Data listing START
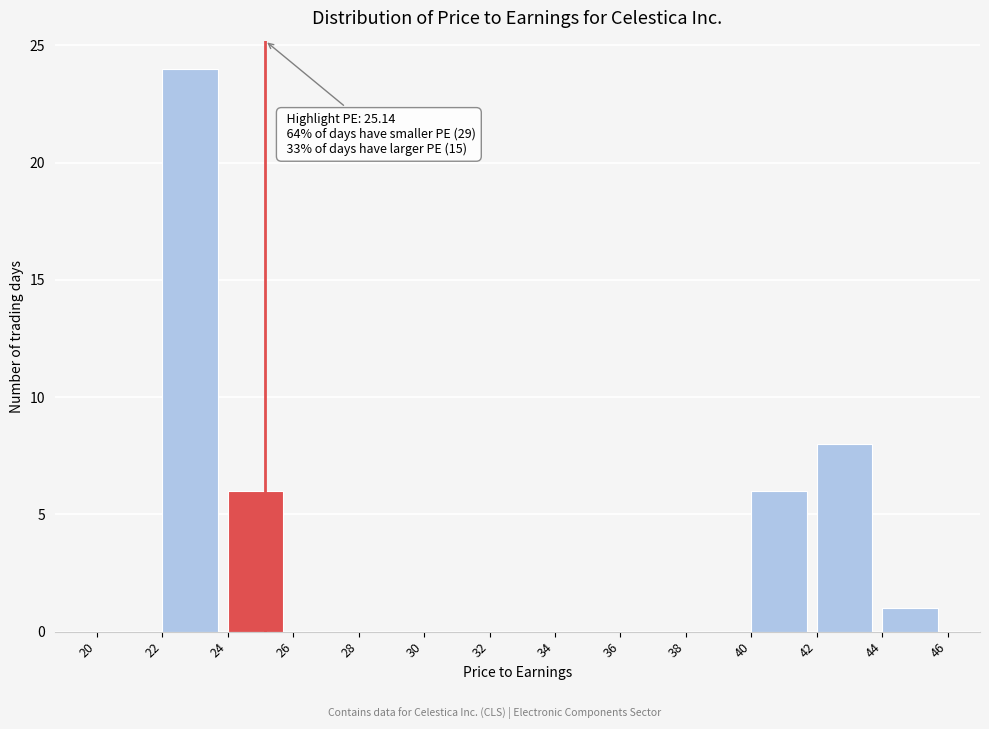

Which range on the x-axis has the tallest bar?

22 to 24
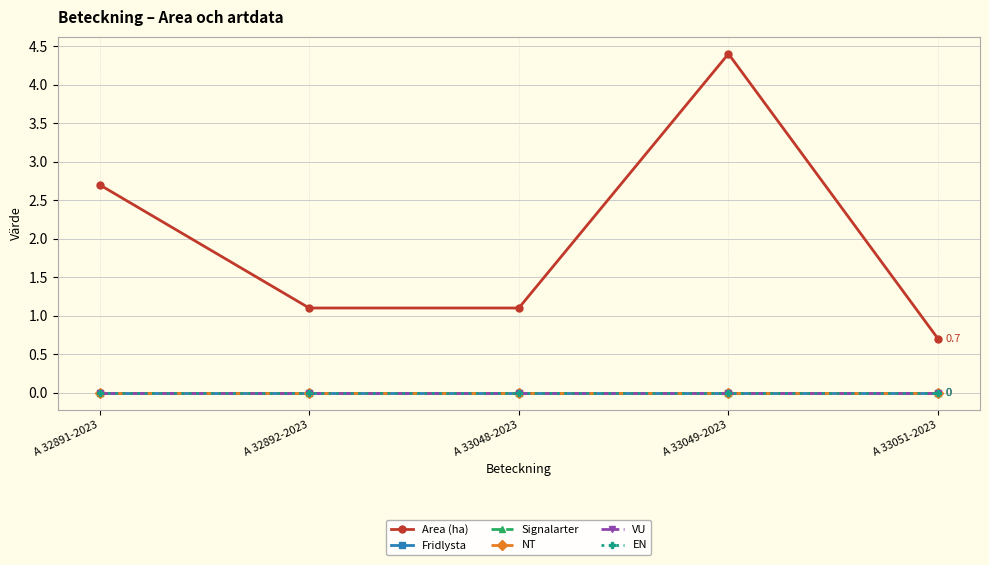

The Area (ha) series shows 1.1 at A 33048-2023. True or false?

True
Data listing END
Data listing START
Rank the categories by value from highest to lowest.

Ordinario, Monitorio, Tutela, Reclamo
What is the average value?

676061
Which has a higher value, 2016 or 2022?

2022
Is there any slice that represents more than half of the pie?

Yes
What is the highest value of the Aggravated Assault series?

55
Data listing END
Data listing START
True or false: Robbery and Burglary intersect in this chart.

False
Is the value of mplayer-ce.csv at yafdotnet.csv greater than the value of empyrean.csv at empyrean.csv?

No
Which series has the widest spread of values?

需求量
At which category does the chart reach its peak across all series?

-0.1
Data listing END
**Task to complete:** Pull out every line of the entries above that contains the string "than". Case counts.

**The completed task:**
Is there any slice that represents more than half of the pie?
Is the value of mplayer-ce.csv at yafdotnet.csv greater than the value of empyrean.csv at empyrean.csv?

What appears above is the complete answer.